Ron Wilde aka Adaledge currently hailing from Brooklyn, NY is a producer who recently released his sophomore effort entitled Tell Me What To Do So I Don't Have To. It’s an album that explores intricate electronic compositionsthat are tightly refined and worthy of your time to listen to on a nice pair of headphones. The beats themselves are pretty straightforward, sometimes not straying away from a simple 4/4 beat, but some of the synths parts and other programming are succulent pieces of sound any fan of IDM will be sure to appreciate.
In addition to having enticing parts he never stays on one thing for too long. The songs are constantly morphing and if they aren't changing immediately they are changing on the micro scale which actively listening to on headphones really brings the experience to another level. You could make comparisons to Boards of Canada, Aphex Twin, Jon Hopkins for even Burial Reference but Wilde definitely has adapted to this own style that is not derivative of one specific source.
The first track is called “Castor, Pollux" which opens with a steady heavy kick drum that is accompanied by a simple cascading piano melody. Eerie alien-like synths drop into the back before the lead synth is introduced. As the song progresses more layers make themselves known including rhythmic progressions and by the 2:00 minute mark the track is rolling with energy and momentum that will take hold of most listeners.

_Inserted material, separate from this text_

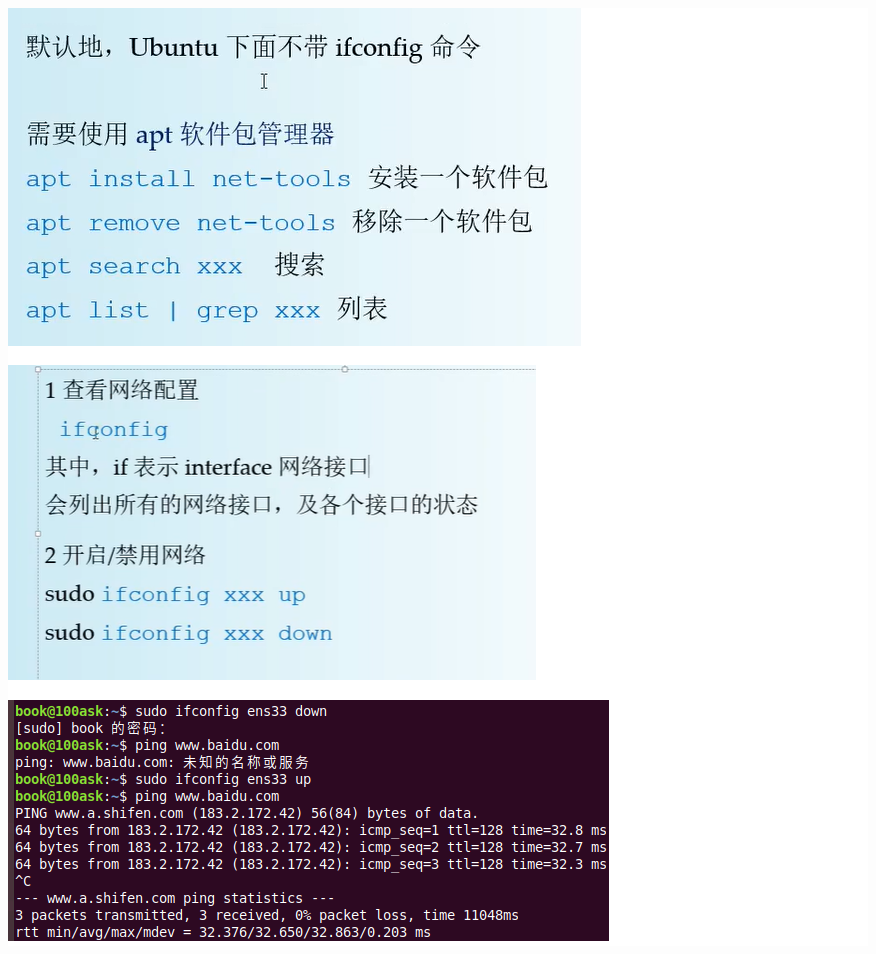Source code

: 

![image-20240527132602119](pic/image-20240527132602119.png)

![image-20240527133125433](pic/image-20240527133125433.png)

![image-20240527133435507](pic/image-20240527133435507.png)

While the first track is good, the second track is better. “You Are Not a Loan” starts off dark and heavy. A dirty low frequency synth plays along with a deep kick drum. The music quickly mutates into an open canvas that seem full of possibilities. It changes so much in the first minute and a half that it’s almost too much. There were some great parts that I wish would have lasted a bit longer than they did. While there is an ample amount of changes he hits his climax at around the 4:00 minute mark. The drum programming gets tweaked as he throws in his disorienting percussive patterns amongst a host of sounds.
Another highlight is “Bowling, Alone.” Adaledge manipulates synths sounds as they are detuned sounding like a buzzsaw. Horns are introduced; it speeds up, slows down. The sounds are original, unique and absolutely appetizing. The album ends with “Moving Towards The One,” which sounded as it was the beginning of an acid trip gone bad. He utilizes vocal samples and cuts them up and adds effects until they are barely recognizable.
I say it right now. Adaledge makes cutting edge music on the cusp electronic compositions. If you have any interest in the innovators of the genre Tell Me What To Do So I Don't Have To is an essential album to listen to.